From Local Testing to Production in Seconds

Once you’ve tested your agent locally and confirmed everything works, deploying to production is just one command away. RunAgent Cloud is the fastest AI agent deployment platform, designed to take your local agent from development to production instantly. No complex infrastructure setup, no deployment headaches.

Deploy to Production

runagent deploy .
That’s it. Your agent is now live and accessible globally with:
  • Automatic scaling - Handle one request or one million
  • Global edge network - Low latency worldwide
  • Zero infrastructure management - Focus on your agent, not servers
  • Production-ready security - Enterprise-grade isolation and security
Your deployed agent gets a production URL and agent ID. Simply update your SDK clients to use the production endpoint:
# Switch from local to production
ra = RunAgentClient(
    agent_id="your-production-agent-id",
    entrypoint_tag="minimal",
    local=False  # Now pointing to RunAgent Cloud
)
The same code you tested locally now runs in a fully managed production environment.

Learn More About Deployment

Explore advanced deployment options, environment variables, and monitoring capabilities.

Agent Framework Support

RunAgent works with any Python-based AI agent framework:

Custom Framework

Use any Python-based framework by defining simple entrypoint functions.

Multi-Language SDK Support

RunAgent provides native-like access to your deployed agents across multiple languages:

All Language SDKs

We’re actively developing SDKs for additional languages including C++, C#, Java, and PHP. Want to contribute or request a specific language? Join our Discord community.

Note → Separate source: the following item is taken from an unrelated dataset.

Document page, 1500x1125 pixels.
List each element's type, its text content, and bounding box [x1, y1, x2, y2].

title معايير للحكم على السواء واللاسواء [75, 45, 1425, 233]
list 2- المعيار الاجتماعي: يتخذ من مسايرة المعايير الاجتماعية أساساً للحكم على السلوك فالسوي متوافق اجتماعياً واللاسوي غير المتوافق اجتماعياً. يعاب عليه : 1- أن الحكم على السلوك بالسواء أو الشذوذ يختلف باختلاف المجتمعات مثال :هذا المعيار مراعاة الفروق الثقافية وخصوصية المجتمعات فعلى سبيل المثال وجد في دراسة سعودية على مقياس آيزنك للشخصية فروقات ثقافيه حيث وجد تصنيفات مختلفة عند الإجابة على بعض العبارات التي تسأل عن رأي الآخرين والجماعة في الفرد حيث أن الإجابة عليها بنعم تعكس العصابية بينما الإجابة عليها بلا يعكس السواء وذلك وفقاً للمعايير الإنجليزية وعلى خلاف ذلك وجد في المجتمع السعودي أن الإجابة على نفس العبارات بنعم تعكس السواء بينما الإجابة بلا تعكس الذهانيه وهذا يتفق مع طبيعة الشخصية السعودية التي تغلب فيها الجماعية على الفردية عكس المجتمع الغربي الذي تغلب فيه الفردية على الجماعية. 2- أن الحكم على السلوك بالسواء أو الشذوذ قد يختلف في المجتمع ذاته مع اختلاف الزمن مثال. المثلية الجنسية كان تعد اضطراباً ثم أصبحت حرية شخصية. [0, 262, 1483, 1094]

Real-Time Streaming Across Languages

In addition to standard REST API responses, you can also stream your agent responses seamlessly through our SDKs. When your entrypoint streams a response, RunAgent makes it feel native in every language SDK:
1

Define a Streaming Function

Create a function in your agent codebase that returns an Iterator (in this case in main.py):
main.py
def mock_response_stream(message, role="user") -> Iterator[str]:
  """Test the mock agent with streaming responses"""
  # Your streaming agent logic here
  # Yield chunks of the response as they're generated
  for chunk in generate_response_chunks(message):
      yield chunk
This mock_response_stream function will return an Iterator that yields response chunks as they’re generated.
2

Configure the Streaming Entrypoint

Add this function to your runagent.config.json file as another entrypoint:
"entrypoints": [
  {
    "file": "main.py",
    "module": "mock_response_stream",
    "tag": "minimal_stream"
  }
]
The tag for a streaming entrypoint must end with a _stream suffix. This is how RunAgent identifies it as a streaming endpoint.
3

Run the Agent Locally

Spin up the agent just like before. Now you have an additional streaming entrypoint available.
runagent serve .
4

Use Streaming in Your Application

Using the RunAgent SDKs, you can stream responses from your agent. The streaming experience feels natural in each language:
from runagent import RunAgentClient

# Create a client with the streaming tag
ra = RunAgentClient(
    agent_id="f7066c98-0eb2-488c-bb37-a869a93d51ce",
    entrypoint_tag="minimal_stream",
    local=True
)

# Stream the response chunk by chunk
for chunk in ra.run(
    role="user",
    message="Analyze the benefits of remote work for software teams"
):
    print(chunk, end='', flush=True)
What’s happening behind the scenes: WebSocket connections, real-time data flow, and native iteration patterns are all handled automatically by RunAgent’s infrastructure.